Forget the thirty-nine titles for the memoir I’m currently submitting to independent publishers, I can’t even settle on the author’s name.
Ahhhhrr. That’s me, dressed up as the MGM lion, saying I’m confused.
My father told the officiating rabbi thirty minutes before my chuppa that I was “christened” Judy Stonehill.
For twenty-six years Stonehill tailed my Judy. One of the reasons I came to Israel fifty-one years ago was to find a nice Jewish name.
Labensohn works in English, but Israeli clerks invariably turn me into a Levinsin or a Lavinson by inserting yuds in various syllables and deleting the dot from the bet.
After I divorced twenty years ago, I was free to change my name, but didn’t. There were enough changes to deal with and bureaucratic issues to settle. I was not about to add another challenge. “It’s bad enough you abandoned us,” said my daughter. “At least keep the same name.”
Eventually, she got married and changed her name. Years later my first-born cut and Hebraicized his name to Lavi. National brit as rite of passage.
My first option for a pseudonym is Judy Steinberg. My father’s name was Steinberg until 1927, when he Americanized it to Stonehill. But Steinberg was a name his own father had picked up from some nice Jew in Hamburg who helped Joseph Gyshinsky board a trans-Atlantic boat.
Judy Gyshinsky, my second option. I’ve been rolling that around my tongue for several years, but it still feels too Ukranian for me.
When I’m in a heavily mother-loving mode I think about adapting my beautiful late-mother’s maiden name. Judy Grossman, option three. I could live with that Hungarian name, though I have too much antipathy towards Hungary lately.

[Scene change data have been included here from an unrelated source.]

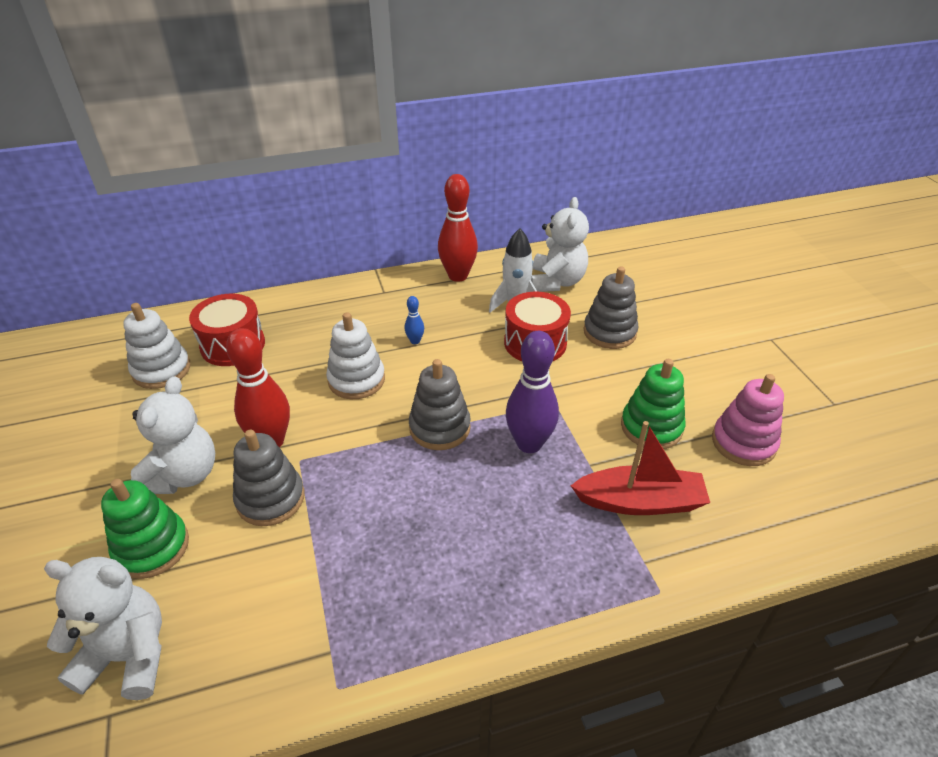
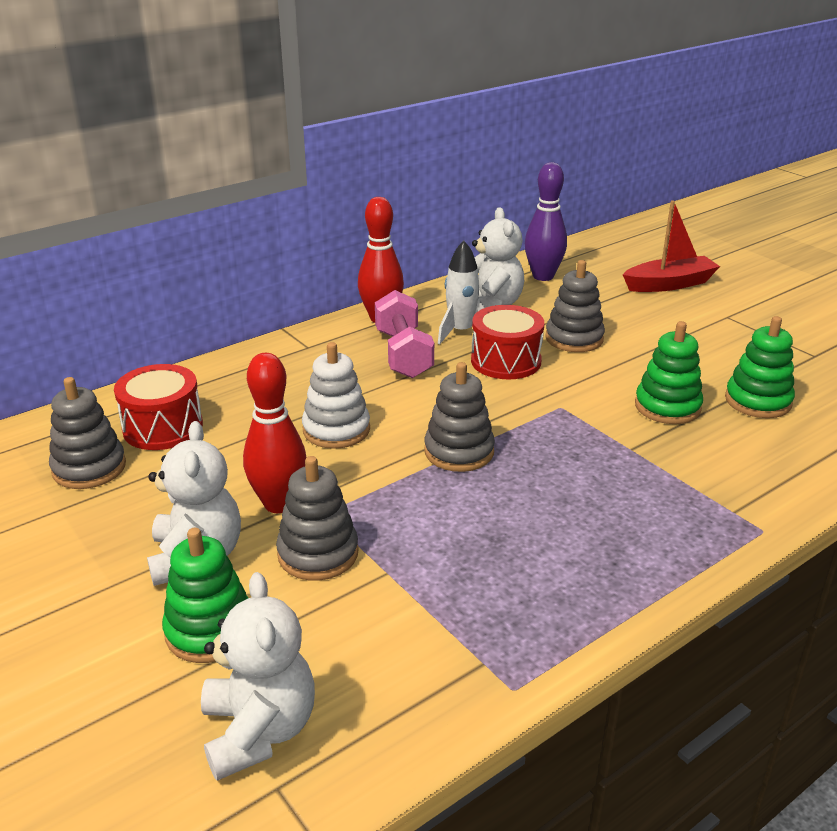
camera: 20 degrees left, 10 degrees down
(128, 656) = (259, 731): white teddy bear -> white teddy bear turned 90 degrees clockwise
(161, 370) = (89, 468): white stacking toy -> grey stacking toy
(415, 341) = (376, 383): blue bowling pin -> none
(454, 316) = (403, 354): none -> pink dumbbell
(529, 444) = (560, 445): purple bowling pin -> purple bowling pin (543, 276)
(640, 502) = (698, 467): red boat -> red boat (669, 284)
(743, 442) = (758, 401): pink stacking toy -> green stacking toy

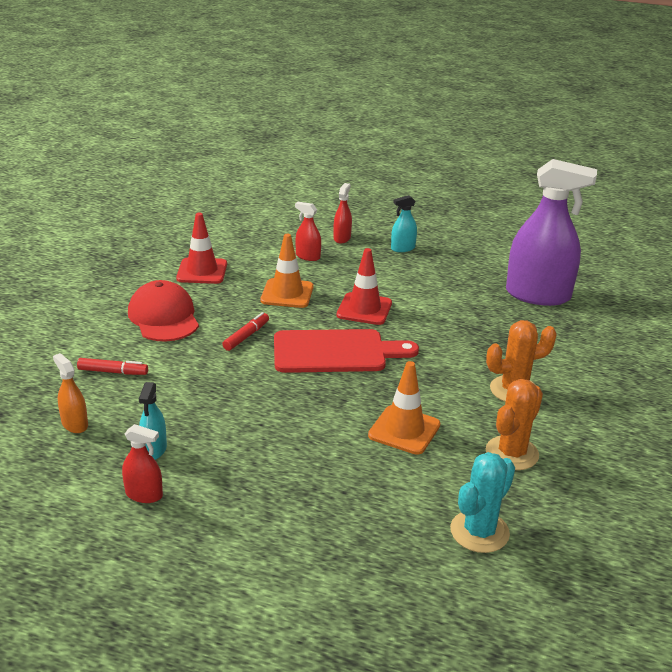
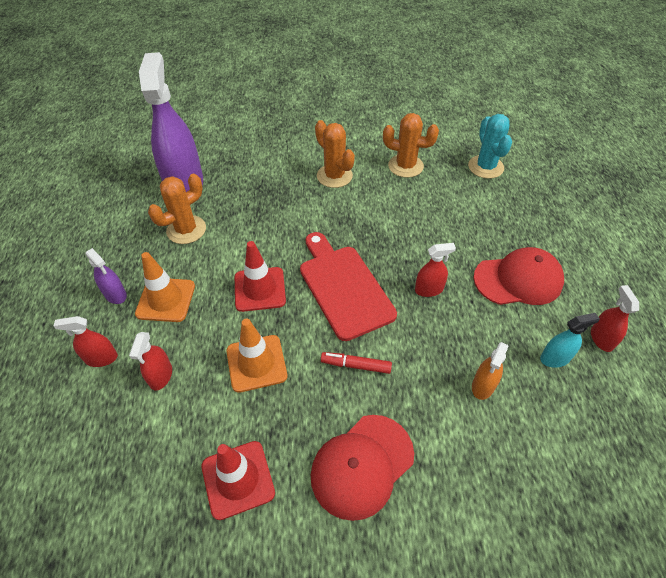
camera: 110 degrees left, 20 degrees up
(75, 424) = (577, 441): orange spray bottle -> orange spray bottle (483, 386)
(113, 372) = (486, 457): red marker -> none
(263, 469) = (518, 280): none -> red cap
(296, 401) = (429, 289): none -> red spray bottle
(403, 248) = (115, 294): turquoise spray bottle -> purple spray bottle
(404, 430) = (419, 219): orange traffic cone -> orange traffic cone (166, 300)
(465, 286) = (186, 230): none -> orange cactus
(479, 532) = (485, 167): turquoise cactus -> turquoise cactus turned 60 degrees clockwise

Since I’ve been living in Israel for half a century, maybe it’s time to Hebraicize my name. (No, Word Check, not Herbicide). Throw out Stonehill and Labensohn and become Har Evan. This is a Hebrew translation of Stonehill and Steinberg. But then I am confronted with the contradiction in having an American first name and a Hebrew last name. “Judy?” Israelis say, looking at me as if I’ve made a mistake. “You mean Yehudit,” they declare, everyone a know-it-all.
It’s probably time to own that contradiction of identities and rename it. Plurality of identities. Wealth of identities. Acceptance of multiple and porous identities. Judy Har Evan. Or Judy Lev. I rather like that last option. It would look good in 16 pt. white Calibri print, boldly covering the bottom third of my memoir’s front cover.
Who’s she? Never heard of her, publicists will say. Not one item on Google. No Facebook. No platform. Nada. Must be a new Israeli upstart.
No worries. I’m used to being an unknown entity. When I had my winning essay anthologized in In Fact: The Best of Creative Nonfiction (Norton, 2005) and two other college writing texts, I published under the pseudonym Judyth Har-Even (sic). The publishing world has never heard from her since.
In small print on the back cover of In Fact: The Best of Creative Nonfiction, the publisher describes the book as “A cross section of the famous and those bound to become so . . .”
If you haven’t heard of me yet, wait and wonder if, when Yudit Buckeye’s memoir hits the bookstores, it’s not the same old confused Judy from writeinisrael.com, bound for glory and fame, wearing a new dress.